======== DATA FOR THE TASK

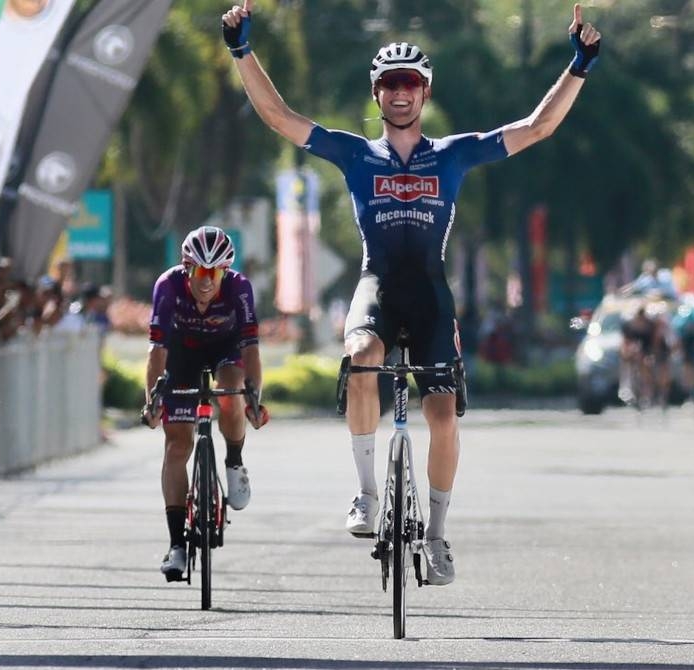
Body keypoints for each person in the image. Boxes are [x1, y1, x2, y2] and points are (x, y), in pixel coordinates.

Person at [222, 1, 600, 585]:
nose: (401, 92)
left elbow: (538, 127)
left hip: (429, 293)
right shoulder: (353, 153)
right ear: (377, 95)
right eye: (390, 84)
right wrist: (241, 50)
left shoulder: (452, 153)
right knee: (362, 358)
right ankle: (367, 494)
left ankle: (439, 536)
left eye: (411, 83)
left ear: (425, 93)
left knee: (443, 416)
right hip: (377, 287)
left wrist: (580, 64)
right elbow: (278, 115)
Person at [141, 225, 270, 581]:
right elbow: (157, 352)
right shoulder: (167, 286)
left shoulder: (239, 288)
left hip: (224, 350)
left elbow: (251, 348)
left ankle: (234, 461)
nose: (207, 280)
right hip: (181, 355)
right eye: (200, 271)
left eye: (215, 272)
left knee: (231, 391)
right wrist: (152, 402)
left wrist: (254, 398)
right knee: (177, 445)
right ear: (188, 269)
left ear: (224, 271)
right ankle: (177, 545)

================

Send back the data above verbatim, leaving out its pictures.

Body keypoints for each person in the image. Boxes are [x1, y1, x2, y2] and points are (x, y), in pixel coordinates.

Person at [222, 1, 600, 585]:
nose: (401, 92)
left elbow: (538, 127)
left hip: (429, 293)
right shoulder: (353, 153)
right ear: (377, 95)
right eye: (390, 84)
right wrist: (241, 50)
left shoulder: (452, 153)
right knee: (362, 358)
right ankle: (367, 494)
left ankle: (439, 536)
left eye: (411, 83)
left ear: (425, 93)
left knee: (443, 416)
right hip: (377, 287)
left wrist: (580, 64)
right elbow: (278, 115)
Person at [141, 225, 270, 581]:
right elbow: (157, 352)
right shoulder: (167, 286)
left shoulder: (239, 288)
left hip: (224, 350)
left elbow: (251, 348)
left ankle: (234, 461)
nose: (207, 280)
right hip: (181, 355)
right eye: (200, 271)
left eye: (215, 272)
left knee: (231, 391)
right wrist: (152, 402)
left wrist: (254, 398)
right knee: (177, 445)
right ear: (188, 269)
left ear: (224, 271)
right ankle: (177, 545)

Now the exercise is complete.